En cas d’échec des négociations avec le FMI, que le gouvernement n’ose même pas envisager, le recours au Club de Paris pour négocier une restructuration des dettes de la Tunisie semble inévitable.
Or, le taux de chômage atteint désormais 18,4% et risque d’être aggravé par les retombées de la crise provoquée par la guerre russo-ukrainienne, alors que le taux de croissance prévu pour cette année 2022 reste faible (3 à 4%).
Pour ne rien arranger, l’agence de notation Moody’s a dégradé d’un cran la note souveraine du pays, passée de B3 à Caa1, signifiant que la confiance accordée aux finances tunisiennes est à son plus bas niveau depuis la fin des années 1980.
À ces chocs se sont ajoutés ceux de la création, au cours de la dernière décennie, d’un nombre massif d’emplois publics, dont beaucoup n’existent que sur le papier. La masse salariale gonflée du secteur public, conjuguée à un bas niveau de productivité, a détruit la capacité de l’État à investir dans les infrastructures et les services publics (éducation, santé, transport, etc.) qui souffrent d’obsolescence.
Palabres, malentendus et confrontations politiques
Dans ce contexte de crise socio-économique, les Tunisiens se sont désintéressés de ce qu’ils considèrent comme une démocratie institutionnelle formelle au regard des difficultés de leur vie quotidienne, de l’affaiblissement de l’État, de la corruption endémique, d’un système judiciaire qui tarde à se réformer et de lois répressives dont certaines remontent à l’époque coloniale.

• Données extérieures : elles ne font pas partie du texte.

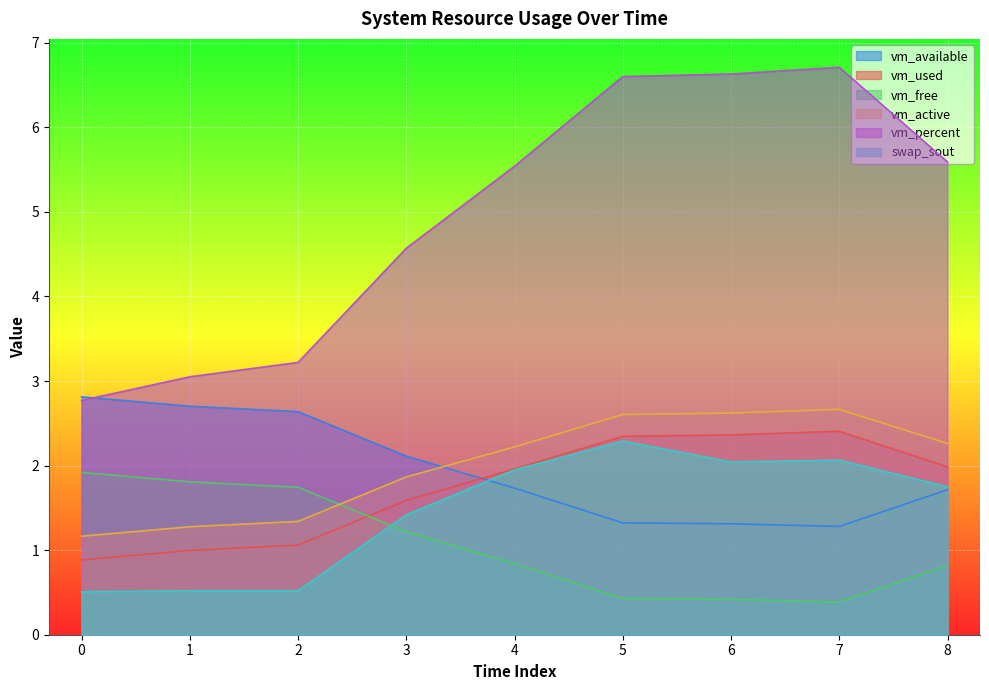

Rank the categories by vm_free value from lowest to highest.

7, 6, 5, 8, 4, 3, 2, 1, 0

Pire encore, Kaïs Saïed, qui a été élu président de la république en 2019, n’avait aucune expérience politique et économique avant d’accéder aux plus hautes charges de l’Etat, mais il s’est approprié les slogans des mouvements sociaux et leurs revendications de justice. Il a affronté un parlement fragmenté dont le président, Rached Ghannouchi, le leader du parti islamiste Ennahdha, se plaisait à tirer les ficelles en coulisses.
Le décor était donc planté pour une confrontation car la constitution adoptée en 2014 par une assemblée constituante ne définit pas clairement les pouvoirs respectifs du chef de l’État et du parlement. Il en est résulté un blocage qui a aggravé l’immobilisme sur le front économique.
Les réformes économiques, dont la nécessité et l’urgence sont évidentes et que les gouvernements et présidents successifs avaient promis aux bailleurs de fonds (FMI, Union européenne, Etats-Unis)…, n’ont pu être mises en œuvre en raison des résistances de toutes sortes (syndicales, populaires, corporatistes…). Or, face aux urgences du quotidien, les défis de réformer les politiques industrielles et économiques et de faire face à une fracture régionale croissante n’ont jamais été relevés. Et là où de nombreux observateurs occidentaux voyaient une démocratie en gestation, une majorité de Tunisiens voyaient surtout la corruption et la kleptocratie. D’où le malentendu qui empoisonne les relations de la Tunisie avec ses principaux partenaires occidentaux.
* Expert comptable, commissaire aux comptes, membre de l’Ordre des experts comptables de Tunisie.